Wayves
- Editor: Randall Perry (to 09/2011)
- Categories: LGBT magazine
- Frequency: Monthly
- Publisher: Daniel MacKay
- Founded: 1983
- Final issue: 2012 (print)
- Country: Canada
- Based in: Halifax, Nova Scotia
- Website: www.wayves.ca
- ISSN: 1713-1057

= Wayves =

Canadian LGBT magazine

Wayves is a volunteer-run news website devoted to the interests of 2SLGBTQIA+ people in Atlantic Canada.

Wayves was originally a Canadian print magazine, published 11 times yearly in Halifax, Nova Scotia for the lesbian, gay, bisexual and transgender communities in Atlantic Canada. The website hosts an archive of past print editions of Wayves and its precursor publication, the Gaezette.
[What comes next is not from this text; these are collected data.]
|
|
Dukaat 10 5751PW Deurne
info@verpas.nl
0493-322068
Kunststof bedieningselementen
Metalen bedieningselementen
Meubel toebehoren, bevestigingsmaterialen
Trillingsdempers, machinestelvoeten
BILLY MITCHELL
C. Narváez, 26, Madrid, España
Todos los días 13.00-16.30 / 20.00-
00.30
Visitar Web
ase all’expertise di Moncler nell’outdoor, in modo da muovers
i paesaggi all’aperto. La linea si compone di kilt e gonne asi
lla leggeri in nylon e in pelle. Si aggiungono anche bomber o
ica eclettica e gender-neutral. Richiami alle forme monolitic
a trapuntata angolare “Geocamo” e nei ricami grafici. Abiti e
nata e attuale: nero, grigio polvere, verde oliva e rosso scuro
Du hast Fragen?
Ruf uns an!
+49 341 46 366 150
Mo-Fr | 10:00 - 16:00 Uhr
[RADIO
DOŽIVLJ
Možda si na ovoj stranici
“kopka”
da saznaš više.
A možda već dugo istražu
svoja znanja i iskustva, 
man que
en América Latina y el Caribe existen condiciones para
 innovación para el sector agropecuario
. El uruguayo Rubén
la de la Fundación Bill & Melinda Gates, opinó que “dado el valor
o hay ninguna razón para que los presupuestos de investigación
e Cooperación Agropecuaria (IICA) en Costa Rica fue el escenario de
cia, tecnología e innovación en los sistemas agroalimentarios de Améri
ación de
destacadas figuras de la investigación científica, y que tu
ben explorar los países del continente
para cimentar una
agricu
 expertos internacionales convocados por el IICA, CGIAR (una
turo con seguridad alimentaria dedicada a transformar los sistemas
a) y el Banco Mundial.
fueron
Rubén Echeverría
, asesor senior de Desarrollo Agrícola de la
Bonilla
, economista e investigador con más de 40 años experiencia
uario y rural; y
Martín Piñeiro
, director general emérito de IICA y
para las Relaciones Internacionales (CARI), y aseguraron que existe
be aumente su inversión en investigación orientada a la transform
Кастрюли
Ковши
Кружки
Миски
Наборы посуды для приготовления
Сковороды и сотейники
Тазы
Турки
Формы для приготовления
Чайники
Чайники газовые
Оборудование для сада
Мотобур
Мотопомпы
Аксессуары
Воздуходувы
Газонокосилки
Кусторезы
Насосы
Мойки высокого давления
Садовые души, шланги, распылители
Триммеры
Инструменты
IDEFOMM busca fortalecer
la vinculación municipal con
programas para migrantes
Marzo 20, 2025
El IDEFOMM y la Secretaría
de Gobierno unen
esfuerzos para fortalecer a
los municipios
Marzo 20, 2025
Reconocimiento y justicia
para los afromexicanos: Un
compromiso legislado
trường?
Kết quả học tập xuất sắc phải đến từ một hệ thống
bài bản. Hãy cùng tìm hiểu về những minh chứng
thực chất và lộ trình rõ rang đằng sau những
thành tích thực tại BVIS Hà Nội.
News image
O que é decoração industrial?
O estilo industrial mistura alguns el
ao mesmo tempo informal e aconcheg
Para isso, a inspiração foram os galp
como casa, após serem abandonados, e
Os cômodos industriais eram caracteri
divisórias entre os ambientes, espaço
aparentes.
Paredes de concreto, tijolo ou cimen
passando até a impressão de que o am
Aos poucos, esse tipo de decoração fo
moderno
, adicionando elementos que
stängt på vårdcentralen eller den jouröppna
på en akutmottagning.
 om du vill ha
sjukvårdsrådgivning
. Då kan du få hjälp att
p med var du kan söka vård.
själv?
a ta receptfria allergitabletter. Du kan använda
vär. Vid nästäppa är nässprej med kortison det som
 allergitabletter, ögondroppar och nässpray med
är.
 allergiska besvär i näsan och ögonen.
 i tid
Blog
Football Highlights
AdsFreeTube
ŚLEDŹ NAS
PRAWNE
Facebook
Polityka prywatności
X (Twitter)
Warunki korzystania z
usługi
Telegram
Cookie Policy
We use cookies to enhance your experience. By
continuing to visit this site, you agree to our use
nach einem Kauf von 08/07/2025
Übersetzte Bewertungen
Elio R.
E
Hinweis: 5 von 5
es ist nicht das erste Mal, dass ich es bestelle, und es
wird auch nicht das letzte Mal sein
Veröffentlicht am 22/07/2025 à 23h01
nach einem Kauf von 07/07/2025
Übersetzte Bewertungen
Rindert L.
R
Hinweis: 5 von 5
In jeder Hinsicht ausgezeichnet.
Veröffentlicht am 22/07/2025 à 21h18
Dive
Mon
The magazine was published by a non-profit organization. It was first published in 1983 as a local community newsletter under the name Gaezette. Wayves was in regular monthly production between 1988 and 2012. The magazine adopted its current name in 1995.

In 2012, editor Raymond Taavel was murdered by a man with paranoid schizophrenia.
Wayves continues as an online publication. Online activity slowed for a while, but the online magazine began to publish articles from a broader group of contributors after a technical update in 2023. The online magazine is published by a collective, with articles written and submitted by members of the public.